Our final question comes from Blake Fernandez from Howard Wheel. Blake Fernandez - Howard Weil Incorporated: Question on the new acreage that you've added, the 343,000 acres. I know you said it was developing plays. For one, I was going see if you could elaborate a little more on any specific areas on that. And then in conjunction with that, you mentioned the new Canadian shale play, hoping maybe to get some color on whether that's oil or gas, or when you may start drilling there.
So just generally, maybe just some broad characterization on the acreage that we've added. It's maybe 2/3 in Canada and 1/3 in the Lower 48. We find ourselves in a position that we don't really want to say a lot more than that, because we still continue to acquire acreage. And it's a competitive world out there, and we don't really want to give a lot of color on exactly where we're acquiring acreage.
And obviously, we're looking for liquids rich, right? So they shales -- unconventional that we're going after is going to be more from a liquid's perspective than a gas perspective. Blake Fernandez - Howard Weil Incorporated: Okay. And on Canada -- so again, liquids there, and any idea on when you may start testing?
Well, I don't know. I guess I don't know what the exploration program is around this acreage. I can't imagine us doing anything this year. I think the exploration program in 2011 is probably set. So I would -- I'm going to guess and say it's going to be a 2012 program. Jeff, do know any more?
No. I think it's something that kind of will fall in the categories as we talked about finance for these -- in more detail for these companies going forward that, that will be -- and we talk about our exploration program going forward that's -- more color on that.

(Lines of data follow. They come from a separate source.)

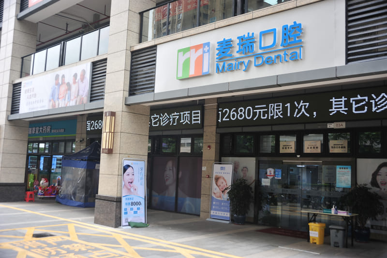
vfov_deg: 38.8
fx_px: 365
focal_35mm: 34
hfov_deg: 55.8
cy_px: 129
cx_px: 194
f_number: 5.6
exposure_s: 1/200
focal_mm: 34
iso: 200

It's consistent with this idea of exploiting some of the existing acreage that we have onshore, and adding to our unconventional base in North America. Blake Fernandez - Howard Weil Incorporated: Okay. And last one for you, Clayton, I know we've talked in the past about your Permian and Bakken and Eagle Ford, and I think the original expectation was to add more capital to Eagle Ford due to some constraints takeaway, capacity cost, et cetera up in the Bakken or maybe even Permian. Has that landscape changed at all? I know, obviously, you've mentioned some issues with Eagle Ford, but if you could just give us a lay of the land on how those 3 look?

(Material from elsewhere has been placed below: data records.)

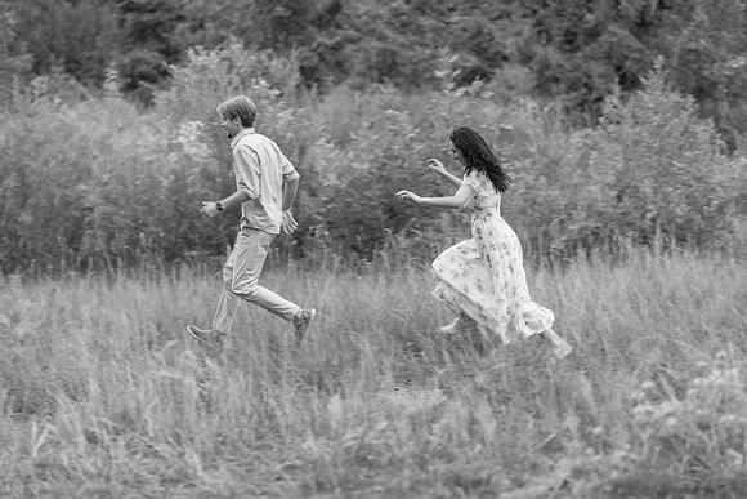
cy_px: 250
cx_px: 374
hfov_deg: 23.9
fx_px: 1764
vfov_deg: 16.1
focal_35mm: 85
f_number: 1.8
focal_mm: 85
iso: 250
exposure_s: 1/160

Yes, so Eagle Ford, the results are all in line with our expectations, and they're encouraging. In terms of liquid content, in terms of well productivity, we're managing through the infrastructure questions there. As I mentioned, we're increasing rig counts in Eagle Ford going kind of from 13 in the second quarter, where we think we'll be up to 16. So we are continuing to expand the pace of that development.
But in capital spend, there's estimated still at Eagle Ford, around a $1.3 billion to $1.5 billion a year, so in 2011. And the reference that Jeff made earlier about Bakken and Barnett, which are incrementally $0.5 billion, would be into those areas rather than into Eagle Ford. Blake Fernandez - Howard Weil Incorporated: Okay. And I guess I'm fishing -- is that an indication...

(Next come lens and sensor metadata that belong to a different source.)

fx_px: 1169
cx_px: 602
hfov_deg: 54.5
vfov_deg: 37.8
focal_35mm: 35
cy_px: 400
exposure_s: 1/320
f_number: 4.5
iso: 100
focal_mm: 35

And Permian will be part of that, as well, Blake. Blake Fernandez - Howard Weil Incorporated: Okay. But is that an indication that constraints, some of the constraints you're initially seeing are beginning to kind of alleviate a bit or...
Well, that level of spending is consistent with what we think we can have prompt off-take for.
This concludes our question-and-answer session. I'll now turn the conference back to Mr. Reasor for closing remarks.
Great. Thanks, Kim, and thanks, everybody, for your participation in the call. We think we're doing a lot of good things at ConocoPhillips, and look forward to the next time we're able to talk with you. Have a great day.
Thank you, ladies and gentlemen. This concludes today's conference. Thank you for participating. You may now disconnect.